Your assignment
An exact copy of all the entries is what is needed here.

Entries supplied
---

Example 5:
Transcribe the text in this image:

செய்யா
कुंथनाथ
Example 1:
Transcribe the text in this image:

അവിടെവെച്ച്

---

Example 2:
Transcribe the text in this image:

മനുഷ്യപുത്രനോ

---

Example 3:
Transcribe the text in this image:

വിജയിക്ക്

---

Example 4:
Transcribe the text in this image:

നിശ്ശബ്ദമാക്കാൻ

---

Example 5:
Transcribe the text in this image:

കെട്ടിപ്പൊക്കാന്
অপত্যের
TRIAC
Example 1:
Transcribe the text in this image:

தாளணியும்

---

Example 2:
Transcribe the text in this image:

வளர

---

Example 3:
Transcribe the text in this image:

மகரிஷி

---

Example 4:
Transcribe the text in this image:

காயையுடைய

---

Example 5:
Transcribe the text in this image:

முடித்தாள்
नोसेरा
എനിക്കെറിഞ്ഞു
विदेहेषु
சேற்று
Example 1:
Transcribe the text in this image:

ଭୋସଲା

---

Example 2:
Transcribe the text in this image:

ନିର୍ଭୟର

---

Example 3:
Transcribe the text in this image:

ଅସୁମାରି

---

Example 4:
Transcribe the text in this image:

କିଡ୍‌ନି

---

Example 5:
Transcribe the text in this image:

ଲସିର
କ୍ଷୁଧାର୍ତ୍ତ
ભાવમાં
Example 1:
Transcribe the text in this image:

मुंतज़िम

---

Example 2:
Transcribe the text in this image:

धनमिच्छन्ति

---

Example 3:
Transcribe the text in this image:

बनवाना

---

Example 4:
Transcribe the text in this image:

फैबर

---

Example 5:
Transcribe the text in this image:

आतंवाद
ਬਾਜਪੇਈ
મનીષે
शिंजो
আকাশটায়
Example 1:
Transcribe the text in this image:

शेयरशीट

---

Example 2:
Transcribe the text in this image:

Solution to this problem
---

Example 5:
Transcribe the text in this image:

செய்யா
कुंथनाथ
Example 1:
Transcribe the text in this image:

അവിടെവെച്ച്

---

Example 2:
Transcribe the text in this image:

മനുഷ്യപുത്രനോ

---

Example 3:
Transcribe the text in this image:

വിജയിക്ക്

---

Example 4:
Transcribe the text in this image:

നിശ്ശബ്ദമാക്കാൻ

---

Example 5:
Transcribe the text in this image:

കെട്ടിപ്പൊക്കാന്
অপত্যের
TRIAC
Example 1:
Transcribe the text in this image:

தாளணியும்

---

Example 2:
Transcribe the text in this image:

வளர

---

Example 3:
Transcribe the text in this image:

மகரிஷி

---

Example 4:
Transcribe the text in this image:

காயையுடைய

---

Example 5:
Transcribe the text in this image:

முடித்தாள்
नोसेरा
എനിക്കെറിഞ്ഞു
विदेहेषु
சேற்று
Example 1:
Transcribe the text in this image:

ଭୋସଲା

---

Example 2:
Transcribe the text in this image:

ନିର୍ଭୟର

---

Example 3:
Transcribe the text in this image:

ଅସୁମାରି

---

Example 4:
Transcribe the text in this image:

କିଡ୍‌ନି

---

Example 5:
Transcribe the text in this image:

ଲସିର
କ୍ଷୁଧାର୍ତ୍ତ
ભાવમાં
Example 1:
Transcribe the text in this image:

मुंतज़िम

---

Example 2:
Transcribe the text in this image:

धनमिच्छन्ति

---

Example 3:
Transcribe the text in this image:

बनवाना

---

Example 4:
Transcribe the text in this image:

फैबर

---

Example 5:
Transcribe the text in this image:

आतंवाद
ਬਾਜਪੇਈ
મનીષે
शिंजो
আকাশটায়
Example 1:
Transcribe the text in this image:

शेयरशीट

---

Example 2:
Transcribe the text in this image:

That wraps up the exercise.